● SET PROBLEM:
Print every one of the records below line for line, with no changes at all.

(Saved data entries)
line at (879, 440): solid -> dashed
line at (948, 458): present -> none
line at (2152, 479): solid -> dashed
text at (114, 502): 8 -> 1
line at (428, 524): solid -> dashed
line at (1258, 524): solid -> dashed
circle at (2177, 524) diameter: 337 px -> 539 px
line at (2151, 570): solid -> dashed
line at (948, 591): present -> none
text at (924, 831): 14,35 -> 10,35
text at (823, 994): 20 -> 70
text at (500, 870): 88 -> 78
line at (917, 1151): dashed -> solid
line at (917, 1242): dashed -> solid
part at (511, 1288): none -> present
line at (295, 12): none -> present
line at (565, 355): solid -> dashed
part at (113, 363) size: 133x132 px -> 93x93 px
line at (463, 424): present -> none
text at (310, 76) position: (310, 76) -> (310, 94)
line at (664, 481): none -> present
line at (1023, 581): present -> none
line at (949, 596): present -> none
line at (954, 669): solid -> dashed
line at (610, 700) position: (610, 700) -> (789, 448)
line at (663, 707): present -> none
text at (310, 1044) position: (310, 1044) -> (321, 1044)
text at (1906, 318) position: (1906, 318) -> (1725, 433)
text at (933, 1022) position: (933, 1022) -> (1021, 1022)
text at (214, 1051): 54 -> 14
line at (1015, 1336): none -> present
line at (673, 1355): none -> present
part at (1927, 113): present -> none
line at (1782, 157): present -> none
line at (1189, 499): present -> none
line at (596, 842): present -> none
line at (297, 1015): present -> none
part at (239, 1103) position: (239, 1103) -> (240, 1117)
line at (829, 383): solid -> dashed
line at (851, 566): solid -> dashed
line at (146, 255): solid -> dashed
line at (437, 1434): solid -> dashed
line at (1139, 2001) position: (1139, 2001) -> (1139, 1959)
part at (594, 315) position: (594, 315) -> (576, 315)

● ANSWER TO THE PROBLEM:
line at (879, 440): solid -> dashed
line at (948, 458): present -> none
line at (2152, 479): solid -> dashed
text at (114, 502): 8 -> 1
line at (428, 524): solid -> dashed
line at (1258, 524): solid -> dashed
circle at (2177, 524) diameter: 337 px -> 539 px
line at (2151, 570): solid -> dashed
line at (948, 591): present -> none
text at (924, 831): 14,35 -> 10,35
text at (823, 994): 20 -> 70
text at (500, 870): 88 -> 78
line at (917, 1151): dashed -> solid
line at (917, 1242): dashed -> solid
part at (511, 1288): none -> present
line at (295, 12): none -> present
line at (565, 355): solid -> dashed
part at (113, 363) size: 133x132 px -> 93x93 px
line at (463, 424): present -> none
text at (310, 76) position: (310, 76) -> (310, 94)
line at (664, 481): none -> present
line at (1023, 581): present -> none
line at (949, 596): present -> none
line at (954, 669): solid -> dashed
line at (610, 700) position: (610, 700) -> (789, 448)
line at (663, 707): present -> none
text at (310, 1044) position: (310, 1044) -> (321, 1044)
text at (1906, 318) position: (1906, 318) -> (1725, 433)
text at (933, 1022) position: (933, 1022) -> (1021, 1022)
text at (214, 1051): 54 -> 14
line at (1015, 1336): none -> present
line at (673, 1355): none -> present
part at (1927, 113): present -> none
line at (1782, 157): present -> none
line at (1189, 499): present -> none
line at (596, 842): present -> none
line at (297, 1015): present -> none
part at (239, 1103) position: (239, 1103) -> (240, 1117)
line at (829, 383): solid -> dashed
line at (851, 566): solid -> dashed
line at (146, 255): solid -> dashed
line at (437, 1434): solid -> dashed
line at (1139, 2001) position: (1139, 2001) -> (1139, 1959)
part at (594, 315) position: (594, 315) -> (576, 315)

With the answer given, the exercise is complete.